Episode 2: Explaining my project

Written on January 8, 2021

Hey everyone! Happy New Year! I hope you are enjoying your vacation.

In this blog, I would be explaining my project in layman’s terms. I would try to include the explanations for Open Source Softwares and contributions, Git and then I would finally explain my project.

Starting with Open source software, it is software that anyone can inspect, or modify as per his/her needs or for the enhancement of the community. An open-source community is a community of developers contributing to the software by ways including but not limited to coding, documenting, reviewing, designing, or even using the codebase. Through this community, developers can get inspiration and support from many like-minded people. It is a community where people learn and grow together.

Briefing about Git, Git is a version control system(if put too simply: a tool that can allow one undo or redo any changes across single or multiple files) that keeps track of your source code and the changes made to it over time. Git can help us determine who changed the file, when it was changed, and supposedly why was it changed. In large and complex projects, where multiple people work simultaneously it might be common to get into a weird state without any version control system. A version control system allows one to branch out a feature and make changes to that branch and finally, when the feature is completed, request to add that feature in the project. Git isn’t the only version control system but it is surely the most popular. Every developer contributing to any project might have encountered Git at least once in his/her career.

Now, being a version control system, Git has to keep track of all the changes including any rename changes that might have taken place. To detect renames, Git creates a matrix containing the similarity percentage between m and n files present on both sides. Therefore it has to perform m*n operations if there are m and n files on source and target. This m and n might be very huge sometimes and therefore rename detection can even take hours to complete. Therefore my problem statement is to accelerate that rename detection.

Some ways to accelerate that rename detection might be to:

  1. If an exact file is detected we can skip the operations required for that files.
  2. If the source and destination files have the same name but different directory structure then check for it first and only continue if they are not perfect matches.
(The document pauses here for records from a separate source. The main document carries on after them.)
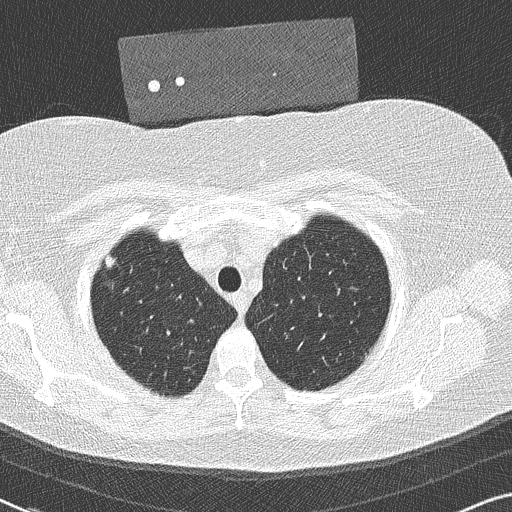
Axial slice from a low-dose chest CT screening exam, baseline annual screen, lung window (W 1500 / L -600 HU), 2 mm slice thickness, slice 39 of 306 in the series. Female, age 58 years at enrolment. Former smoker at enrolment.
Expert-annotated lung lesion, bounding box [x1, y1, x2, y2] px = [93, 248, 131, 294]. No non-calcified nodule or mass ≥4 mm was recorded by the screening reader at this exam. Lung cancer was diagnosed 846 days after this screen: bronchiolo-alveolar adenocarcinoma, NOS, right upper lobe, well differentiated (G1), stage IA (AJCC 6th edition), 9 mm at pathology.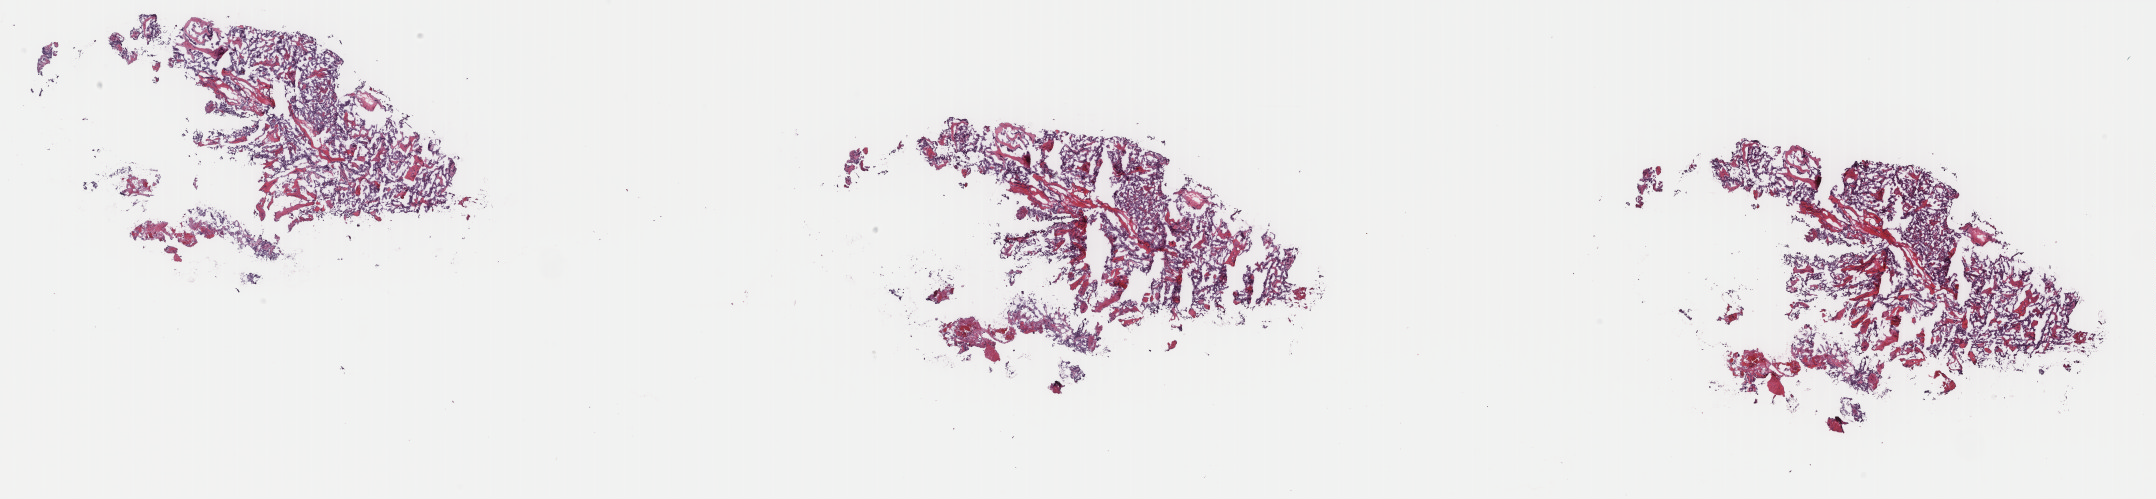
Whole-slide histology image, H&E — shown as a low-resolution overview of the whole scanned area (about 34.2 x 7.9 mm); frozen section; primary tumour sample from the thyroid. Male patient; age at initial diagnosis 35 years. Composition of this section per pathologist review: tumour cells 80%, tumour nuclei 80%, normal cells 0%, stromal cells 20%, necrosis 0%. Infiltration values recorded for this section: lymphocyte infiltration 3%, monocyte infiltration 0%, neutrophil infiltration 0%.
- histologic diagnosis: Papillary adenocarcinoma, NOS (thyroid gland)
- AJCC pathologic stage: I (6th edition)
- TNM: T3 N0 M0
- laterality: left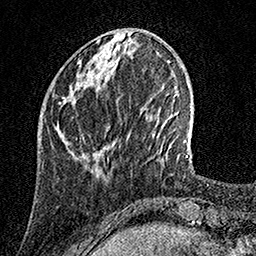
Breast MRI, one axial slice. Position 42 of 158 along the scan axis. Cropped to one breast. Dynamic contrast-enhanced series, time point 2 of 7 at this slice position (early post-contrast). 1.5 T. TE 3.5 ms, TR 7.2 ms. 1 mm slice thickness. 256 × 256 image matrix, field of view 165 × 165 mm. Female patient.
Structures marked on this image (semi-automatic segmentation, software-assisted and operator-edited):
- enhancing-tissue mask used for the functional tumour volume (all voxels passing the contrast-enhancement thresholds inside the analysis volume; usually the tumour): box from (x=104, y=58) to (x=106, y=60) px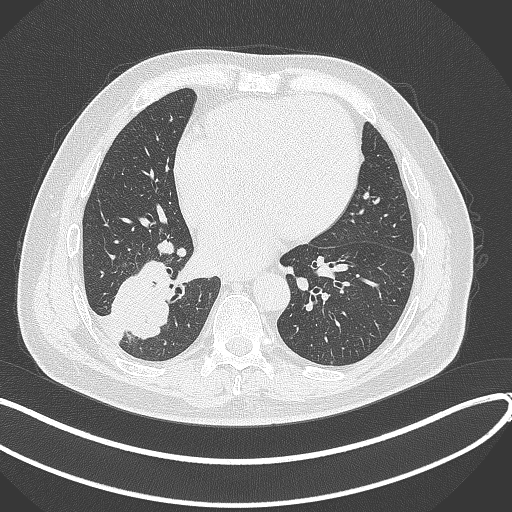
Chest CT, one axial slice. Reconstruction kernel B70f. Lung window (W 1500 / L -600 HU). 1 mm slice thickness. 512 × 512 image matrix. Patient: male, 59 years.
Annotated regions visible in this slice (rectangle marked by the reading radiologist):
- lung tumour (recorded histology: adenocarcinoma): bounding box <108,254,178,342> (left, top, right, bottom; pixels)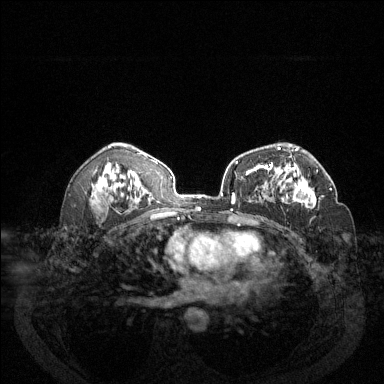
Breast MRI (dynamic contrast-enhanced), one axial slice; position 81 of 144 along the scan axis; dynamic contrast-enhanced series, time point 2 of 6 at this slice position (early post-contrast); 1.5 T; TE 1.7 ms, TR 4.6 ms; 1.2 mm slice thickness; 384 × 384 image matrix. Female patient.
Outlined on this slice (semi-automatically segmented with operator editing):
- enhancing-tissue mask used for the functional tumour volume (all voxels passing the contrast-enhancement thresholds inside the analysis volume; usually the tumour): box from (x=272, y=163) to (x=332, y=208) px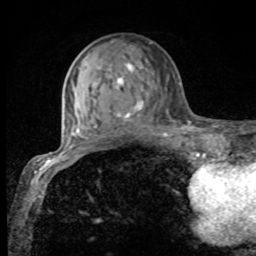
Breast MRI, one axial slice; position 31 of 80 along the scan axis; cropped to one breast; dynamic contrast-enhanced series, time point 2 of 8 at this slice position (early post-contrast); 1.5 T; TE 4.2 ms, TR 7 ms; 2 mm slice thickness; 256 × 256 image matrix, field of view 155 × 155 mm. Female patient.
Outlined on this slice (semi-automatically segmented with operator editing):
- enhancing-tissue mask used for the functional tumour volume (all voxels passing the contrast-enhancement thresholds inside the analysis volume; usually the tumour): bounding box (x1, y1, x2, y2) in pixels: (75, 50, 152, 132)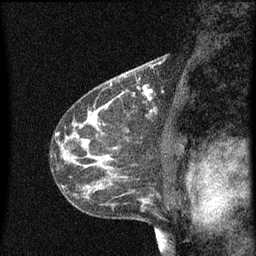
Breast MRI (dynamic contrast-enhanced), one sagittal slice. Position 34 of 60 along the scan axis. Dynamic contrast-enhanced series, image 2 of 3 at this slice position (ordered by acquisition). 1.5 T. TE 4.2 ms, TR 8 ms. 2 mm slice thickness. 256 × 256 image matrix. Female patient, age 41 years.
Annotated regions visible in this slice (semi-automatically segmented with operator editing):
- analysis volume of interest (the breast-tissue region the enhancement analysis was run in; not a lesion): bounding box (x1, y1, x2, y2) in pixels: (130, 76, 155, 101)
- tumour enhancement mask (voxels above the 70 % enhancement threshold inside the analysis volume of interest): (138, 78, 153, 101)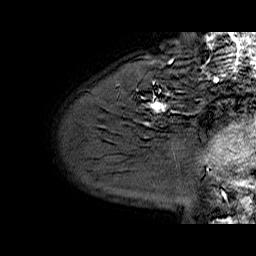
Breast MRI (dynamic contrast-enhanced), one sagittal slice; slice 50 of 60 in the series (ordered by position); dynamic contrast-enhanced series, time point 2 of 6 at this slice position (early post-contrast); 1.5 T; TE 6.4 ms, TR 32.9 ms; 256 × 256 image matrix. Female patient. From the clinical record (not read from this slice): setting: breast cancer imaged before/during neoadjuvant chemotherapy; receptor status: HER2-positive.
Outlined on this slice (semi-automatic segmentation, software-assisted and operator-edited):
- analysis volume of interest (the breast-tissue region the enhancement analysis was run in; not a lesion): bounding box <130,62,205,128> (left, top, right, bottom; pixels)
- tumour enhancement mask (voxels above the 100 % enhancement threshold inside the analysis volume of interest): <151,62,170,112>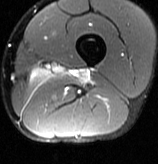
MRI of an extremity soft-tissue mass, one axial slice; slice 17 of 70 in the series (ordered by position); T2-weighted fat-saturated; MR volume resampled by the dataset authors to the PET/CT grid (not the native acquisition matrix); 3.27 mm slice thickness; 158 × 164 image matrix, field of view 154 × 160 mm. Male patient. From the clinical record (not read from this slice): histological type: extraskeletal osteosarcoma; grade: high; site of the primary tumour: left adductur.
Structures marked on this image (expert contour drawn on MRI and transferred to this co-registered scan by the dataset authors):
- gross tumour volume (mass): bounding box <70,69,89,81> (left, top, right, bottom; pixels)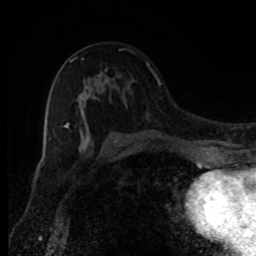
Breast MRI, one axial slice; cropped to one breast; dynamic contrast-enhanced series, time point 2 of 8 at this slice position (early post-contrast); 1.5 T; TE 4.2 ms, TR 7 ms; 2 mm slice thickness; 256 × 256 image matrix. Female patient.
Structures marked on this image (semi-automatically segmented with operator editing):
- enhancing-tissue mask used for the functional tumour volume (all voxels passing the contrast-enhancement thresholds inside the analysis volume; usually the tumour): box from (x=65, y=60) to (x=117, y=147) px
Elijah Newren is working on these changes in his merge-ort work. He has also made a presentation explaining his changes here which is a great source if anyone wants to understand the merge machinery and his improvements.

Another possible way to accelerate rename detection might be to first preprocess the file contents and then try to find correspondences for possible renames in a more guided manner on the processed items by using some sort of nearest neighbor search algorithms which I would be working on. As Elijah is already working on accelerating the rename detection, the first steps in my project are to check the performance achieved by his work and see if there are cases where further improvements might still be helpful.

Well that’s it! Easy? I dunno! xD